Each of these graces, each rare boon,

Make me burn for his fierce brightness,

And yet he freezes, through that one alone.

III

O Night, brighter, more blessed for me,

Than the most blessed, the clearest day,

Night worthy of the finest spirits’ praise,

The very choicest wits’ and not mine only:

You alone have been one true to me,

Minister to my joys: you have made here

All life’s bitterness seem so sweet, so dear,

Giving me to the arms of him who binds me.

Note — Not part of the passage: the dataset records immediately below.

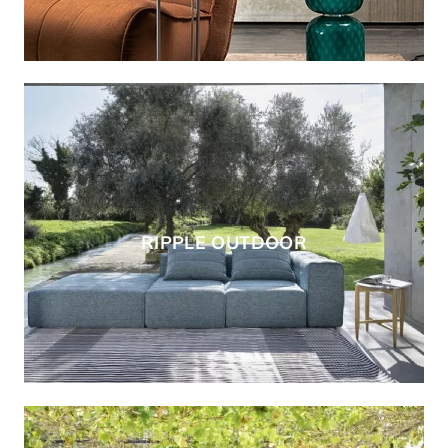
RIPPLE OUTDOOR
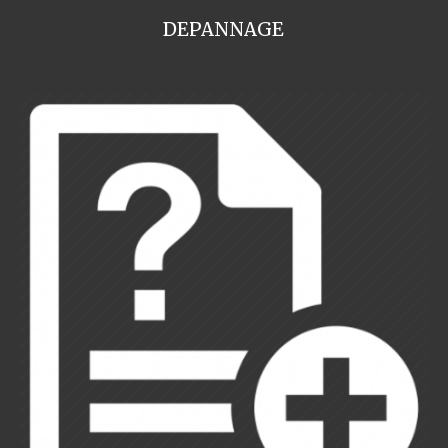
DEPANNAGE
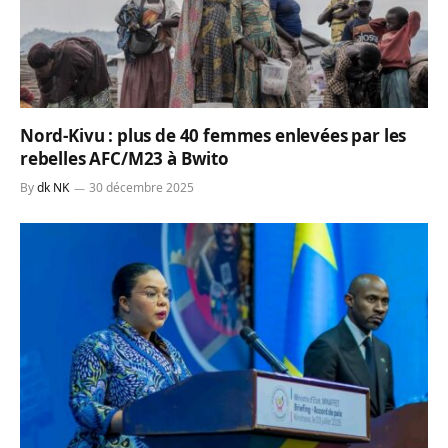
Nord-Kivu : plus de 40 femmes enlevées par les
rebelles AFC/M23 à Bwito
By
dk NK
30 décembre 2025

All that was left for me was to become

Alcmena the fortunate, for whom the light

Delayed its return far longer than its wont,

Yet I could never speak so well, bright Night,

Of you, that all the power of my song

Would not fail before its theme’s great might.

IV

O all my labours scattered uselessly,

O, all my useless scattered sighs,

O loyalty, that never, O living fire,

Chilled or burned others so, if I see truly,

O paper marked, to be marked, in vain,

In praise of those loved and ardent eyes,

O those hopes ministering to desires,

That their worthiest prize should claim,

All, all, in a moment, gathered by the breeze,

Since I have heard my impious lord

With my own ears, himself speak free,

Saying when near that he thinks of me,

And yet in leaving, in an instant leaves,

Of all my love, his every memory.

Torquato Tasso (1544-1595)

I

Life of my life, you seem to me

Like some pallid olive tree

Or the faded rose I see:

Nor do you lack beauty,

But pleasing in every way to me,

In shyness or in flattery,

Whether you follow me or flee,

Consume, destroy me softly.

II

O you, far colder, whiter

Than she who makes less fair

The stars with shining there:

Her purest silver cannot dim

Nor any cloud, or rain or wind,

Your sweet brightness, lovely eyes.

Would you but turn to me, with delight,

I should be happy, and my life a dream.

III

Hedge, that divides the lovely

Garden, and myself from me,

Never in you so fair a rose I see

As she who is my lady,

Loving, sweet and holy:

Who as I stretch my hand to you

Presses it, so softly, too.

IV

What weeping, or what dewfall,

Whose then were those tears,

Flung from night’s cloak, I saw,

And the white face of the stars?

Why was the white moon sowing

A pure cloud’s crystal mass

In the lap of fresh new grass?

Why were the winds heard, blowing,

Through the dark air, round and round,

Till dawn, with mournful sound?

Were they perhaps the strife

Of your going, life of my life?

V

I love you only because you’re lovely,

And my star commands me,

Not, my sweet good, through hope I’ll gain

Anything but pain.

And if you showed pity at any time

For these eyes of mine,

I’d expect nothing for all my crying

But still more crying.

Nor, though you hear the ardent sighs

That I scatter to the winds, will my

Heart hope anything from you will flow

Other than sorrow.

Let me only love, and look at you,

And then let me sigh for you,

Since pain, sorrow, crying are the gifts I see,

For all my loyalty.

VI

Once we were happy, I

Loving and beloved,

You loved and loving, sweetly moved.

Then you became the enemy

Of love, and I to disdain

Found youthful passion change.

Disdain demands I speak,

Disdain, that in my breast

Keeps the shame of my neglected offering fresh:

And from your laurel

Tears the leaves, now dry, once beautiful.

VII

To the Duchess of Ferrara

Royal bride, see the time advance

That calls true lovers to the dance,

To charm the clear and frosty nights,

Beneath the soft and pleasing lights.

Now a young girl dares to hear,

Love’s secret pain, in her chaste ear,

And leaves her lover uncertain, gently,

At war, with life and death, sweetly.

Great palaces, painted ceilings high,

Echo with song: only I weeping make

This dark prison ring. And is this then

Your loyalty? This the great gift, that I

So longed for? Ah, then you call a grave,

And prison, your pity, and your recompense?